_Requirement_:
For every line in the material below that holds "networks", report the line.

** Opening Records supplied block **

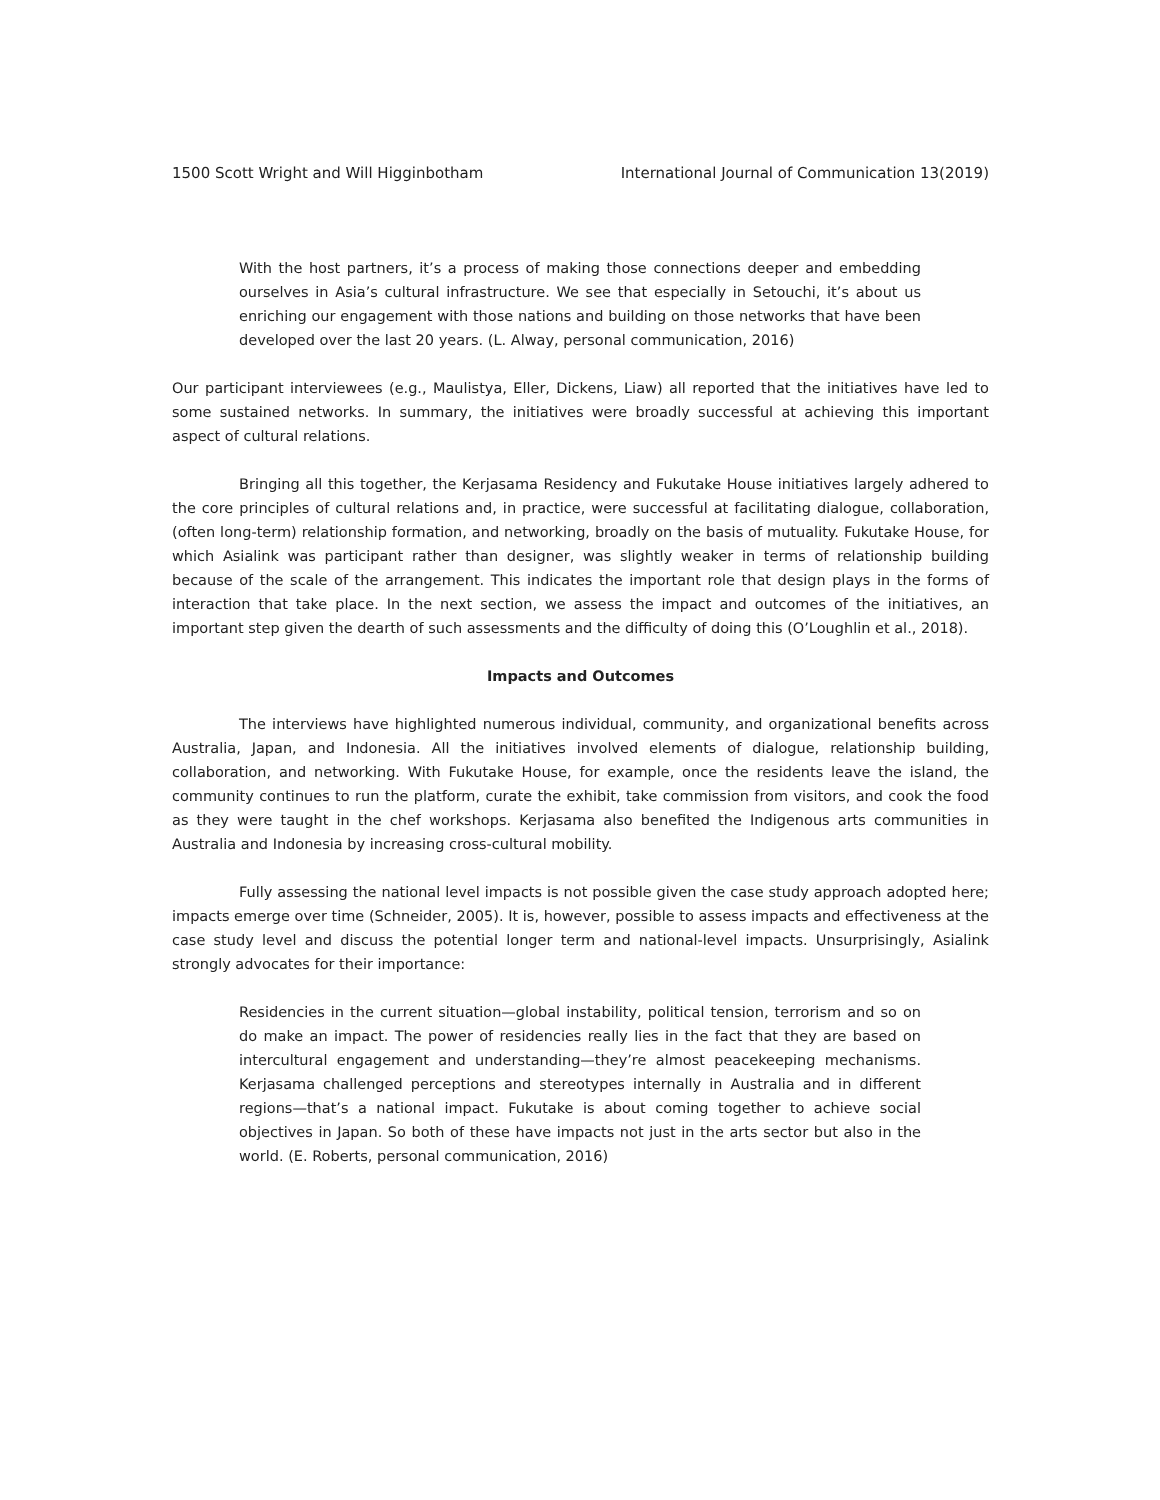1500 Scott Wright and Will Higginbotham International Journal of Communication 13(2019)
With the host partners, it’s a process of making those connections deeper and embedding ourselves in Asia’s cultural infrastructure. We see that especially in Setouchi, it’s about us enriching our engagement with those nations and building on those networks that have been developed over the last 20 years. (L. Alway, personal communication, 2016)
Our participant interviewees (e.g., Maulistya, Eller, Dickens, Liaw) all reported that the initiatives have led to some sustained networks. In summary, the initiatives were broadly successful at achieving this important aspect of cultural relations.
Bringing all this together, the Kerjasama Residency and Fukutake House initiatives largely adhered to the core principles of cultural relations and, in practice, were successful at facilitating dialogue, collaboration, (often long-term) relationship formation, and networking, broadly on the basis of mutuality. Fukutake House, for which Asialink was participant rather than designer, was slightly weaker in terms of relationship building because of the scale of the arrangement. This indicates the important role that design plays in the forms of interaction that take place. In the next section, we assess the impact and outcomes of the initiatives, an important step given the dearth of such assessments and the difficulty of doing this (O’Loughlin et al., 2018).
Impacts and Outcomes
The interviews have highlighted numerous individual, community, and organizational benefits across Australia, Japan, and Indonesia. All the initiatives involved elements of dialogue, relationship building, collaboration, and networking. With Fukutake House, for example, once the residents leave the island, the community continues to run the platform, curate the exhibit, take commission from visitors, and cook the food as they were taught in the chef workshops. Kerjasama also benefited the Indigenous arts communities in Australia and Indonesia by increasing cross-cultural mobility.
Fully assessing the national level impacts is not possible given the case study approach adopted here; impacts emerge over time (Schneider, 2005). It is, however, possible to assess impacts and effectiveness at the case study level and discuss the potential longer term and national-level impacts. Unsurprisingly, Asialink strongly advocates for their importance:
Residencies in the current situation—global instability, political tension, terrorism and so on do make an impact. The power of residencies really lies in the fact that they are based on intercultural engagement and understanding—they’re almost peacekeeping mechanisms. Kerjasama challenged perceptions and stereotypes internally in Australia and in different regions—that’s a national impact. Fukutake is about coming together to achieve social objectives in Japan. So both of these have impacts not just in the arts sector but also in the world. (E. Roberts, personal communication, 2016)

** Closing Records supplied block **

_Solution for this exercise_:
With the host partners, it’s a process of making those connections deeper and embedding ourselves in Asia’s cultural infrastructure. We see that especially in Setouchi, it’s about us enriching our engagement with those nations and building on those networks that have been developed over the last 20 years. (L. Alway, personal communication, 2016)
Our participant interviewees (e.g., Maulistya, Eller, Dickens, Liaw) all reported that the initiatives have led to some sustained networks. In summary, the initiatives were broadly successful at achieving this important aspect of cultural relations.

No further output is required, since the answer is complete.